Dealing with cross-border insolvencies is a matter of significant importance in today's world. Sections 234 and 235 of the IBC provide for limited access to overseas assets on the basis of reciprocal arrangements with the concerned country. A committee on cross-border insolvency has recommended a comprehensive law on cross-border insolvencies based on the UNCITRAL model. However, no action has been taken on that yet.
We also have situations where almost an entire corporate group has been dragged into insolvency i.e. Videocon, Reliance Communications, etc. The complexities arising out of a group insolvency require a special treatment of law. Individual insolvency resolution processes for each corporate in a group may not yield desired results due to overlapping of assets and liabilities at group level. This was recently recognized by the NCLT in the Videocon group matter6, where Corporate Insolvency Resolution Professionals (CIRPs) of 13 Videocon group companies have been consolidated. However, such consolidation does not have any support from the legal framework under the IBC. Consolidation of such insolvencies in absence of such legal framework may be counterproductive.

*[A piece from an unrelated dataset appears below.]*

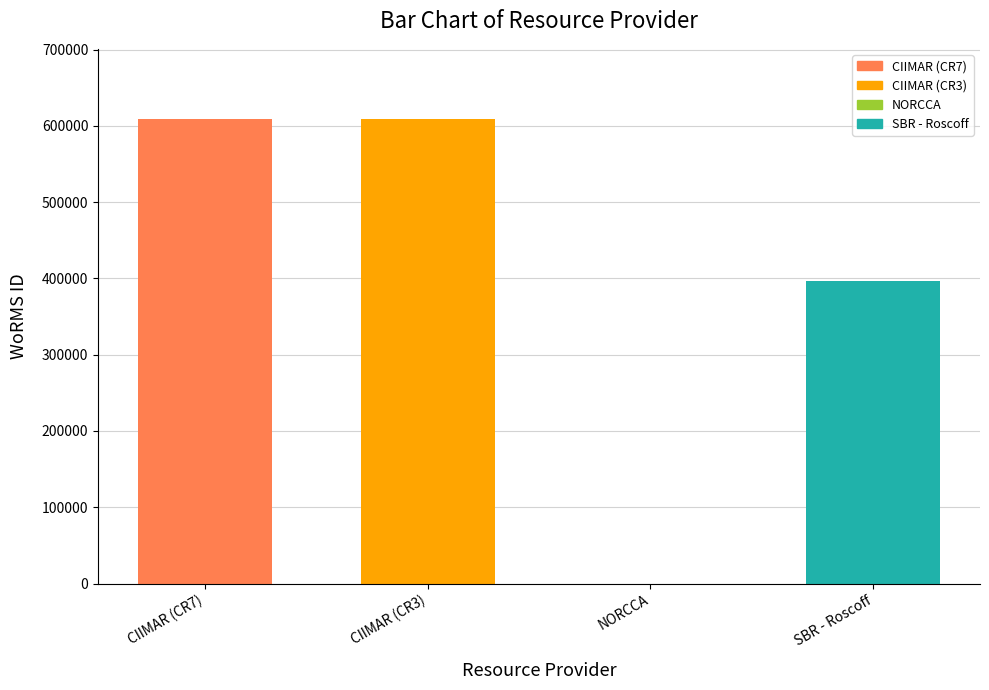

How many distinct data groups are displayed?

1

Home buyers have been recognized as financial creditors by the second amendment. This was also upheld recently by the Hon'ble Supreme Court in the matter of Pioneer Urban Land7. However, that has not rendered significant help in finding any resolution in distressed residential projects. The matters like JP Infratech and Amrapali are still not resolved. The Hon'ble Supreme Court had to rope in the National Buildings Construction Corporation Limited to take control of development of distressed projects in Amrapali. However, that is not a solution for all distressed residential projects facing insolvencies. Home buyers, in an insolvency situation, need an out of box solution with respect to resolution from the Government. The Hon'ble Finance Minister has recently promised to deliver that.The IBC is being regarded as one of the key economic legislations post liberalization. The fear of losing an asset looms large before promoters who are unable to service the debt. It has changed the way credit appraisals happen and the manner in which debt obligations are being dealt with. Just like any change, the initial cycle of the implementation of the IBC has had its share of hits and misses. However, the ushering in of the IBC has been a step in the right direction in order to create a robust debt market in India.
Disclaimer – The views expressed in this article are the personal views of the authors and are purely informative in nature.